September 25, 2008

Starting in 2001, North Korea’s nuclear weapons program went from being frozen to being fully operational, culminating in the test of a nuclear weapon in October 2006 that shocked the world. U.S. policy towards North Korea during this period was marked by intense debate in Washington, as advocates of diplomacy struggled with proponents of a more confrontational approach to dealing with Pyongyang. Today, a reversal by the Bush Administration of its earlier policy has led to an agreement that has put North Korea’s nuclear program into a state of partial disablement. However, the Six-Party Talks are stalled, and some believe the talks may yet unravel. How did all of this happen? Who were the key actors in this nuclear drama and what roles did they play resolving—or contributing to—this crisis?

Longtime CNN correspondent Mike Chinoy, author of Meltdown: The Inside Story of the North Korean Nuclear Crisis (St Martin’s Press, 2008), will share the perspective he has gained from more than two hundred interviews with key players in Washington, Seoul, Tokyo and Beijing—including Colin Powell, John Bolton and Kim Dae-jung—as well as fourteen trips to Pyongyang. Chinoy will discuss how U.S. refusal to engage in serious diplomacy spurred Kim Jong Il to stage his nuclear breakout, and describe the subsequent reversal of course that led the Bush administration to abandon confrontation in the hope of negotiating an end to the nuclear crisis.

Download a full transcript of Mike Chinoy’s lecture.

Summary:

Mike Chinoy, who launched his book Meltdown, detailed the shift in U.S. policy toward North Korea during President George W. Bush’s administration. He explained how the infighting between the hardliners and engagers within the Bush administration shaped the policy towards North Korea. He illustrated how in the years when Cheney, Rumsfeld, and other hardliners had Bush’s ear, the policy towards North Korea was antagonistic. When key hardliner personnel stepped down and others faded away, engagers took the stage and policy followed suit. He gives a lot of credit for the policy shift to the work done by Assistant Secretary of State, Christopher Hill, and the influence Secretary Rice had on President Bush. And throughout the administration, Chinoy remarked that within the bureaucracy both sides often withheld information from one camp in order to advance their agenda.

Chinoy also took the perspective of the Kim Jong Il and the North Korean regime. He explained what seemingly irrational and provocative actions by North Korea were actually actions taken for regime survival.
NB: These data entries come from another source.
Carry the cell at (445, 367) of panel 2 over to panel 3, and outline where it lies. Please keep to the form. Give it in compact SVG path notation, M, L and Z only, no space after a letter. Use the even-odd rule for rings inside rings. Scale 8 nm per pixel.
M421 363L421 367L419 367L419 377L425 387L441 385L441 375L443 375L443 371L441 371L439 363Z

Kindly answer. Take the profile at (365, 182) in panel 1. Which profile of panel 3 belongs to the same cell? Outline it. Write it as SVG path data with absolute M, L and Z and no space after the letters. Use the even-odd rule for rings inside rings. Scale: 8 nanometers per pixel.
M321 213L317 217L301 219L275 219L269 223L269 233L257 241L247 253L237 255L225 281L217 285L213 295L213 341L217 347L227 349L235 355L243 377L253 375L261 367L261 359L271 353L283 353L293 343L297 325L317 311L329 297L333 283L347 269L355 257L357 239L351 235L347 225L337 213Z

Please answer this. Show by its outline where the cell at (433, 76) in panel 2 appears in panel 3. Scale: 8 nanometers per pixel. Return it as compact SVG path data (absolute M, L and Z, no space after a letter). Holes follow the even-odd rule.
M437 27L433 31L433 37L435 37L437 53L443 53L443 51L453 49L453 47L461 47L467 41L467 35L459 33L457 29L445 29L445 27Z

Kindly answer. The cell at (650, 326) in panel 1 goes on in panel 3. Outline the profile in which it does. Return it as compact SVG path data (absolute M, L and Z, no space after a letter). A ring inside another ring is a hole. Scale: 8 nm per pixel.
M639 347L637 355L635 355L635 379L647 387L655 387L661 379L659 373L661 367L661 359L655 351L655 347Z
And that contrary to popular believes North Korea was willing and ready to negotiate, but the Bush administration missed the cues. Consequently, Chinoy emphasized that, the U.S. could have avoided North Korea’s nuclear breakout.

He concluded with the current deadlock of the Six-Party negotiation process. The U.S. and North Korea had come to a divergence on the sequencing of steps. North Korea had been reversing its disablement of the Yongbyon reactor because the U.S. had not delisted them; while, the U.S. had not delisted North Korea because they had not agreed to verification steps. In the end he believes, North Korea will become the world’s eighth nuclear power. (Summary by Mike Yo, Korea Studies, SAIS.)
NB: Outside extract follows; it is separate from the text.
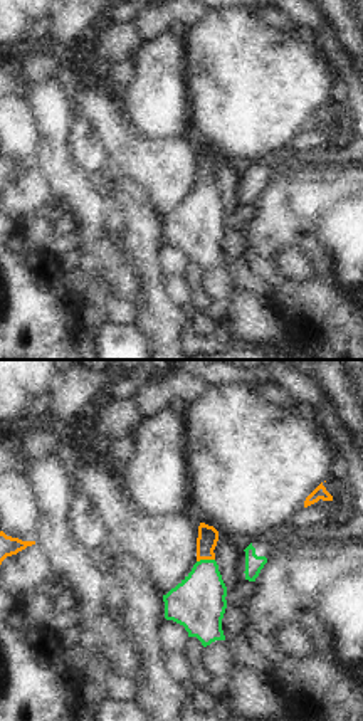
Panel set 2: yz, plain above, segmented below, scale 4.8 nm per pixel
meets orange at (205, 558)

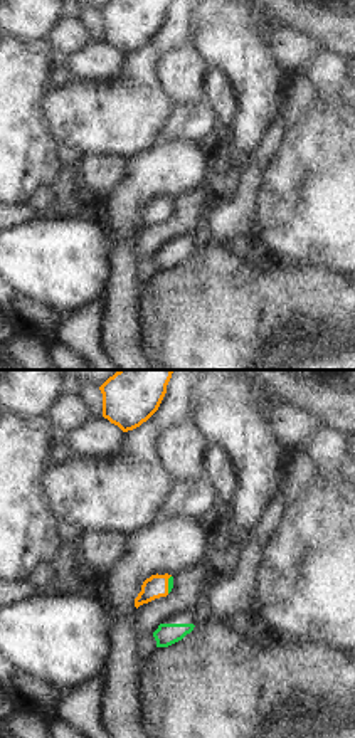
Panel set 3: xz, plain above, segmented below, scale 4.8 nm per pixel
meets orange at (167, 584)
Mike Chinoy joined the Pacific Council on International Policy in Los Angeles in July, 2006 as the Edgerton Fellow in Korean Security, focusing on security issues in North Korea, China and Northeast Asia. He previously spent 24 years as a foreign correspondent for CNN, including eight years as the network’s first bureau chief in Beijing, bureau chief in Hong Kong, and, from 2001-2006, senior Asia correspondent.

Chinoy is the author of the acclaimed book China Live: People Power and the Television Revolution, and has received numerous awards for his journalism, including the Emmy, Peabody, and Dupont awards for his coverage of the 1989 Tiananmen Square crisis, and a Dupont Award for his coverage of the tsunami. He holds a B.A. from Yale University and an M.S. from Columbia University.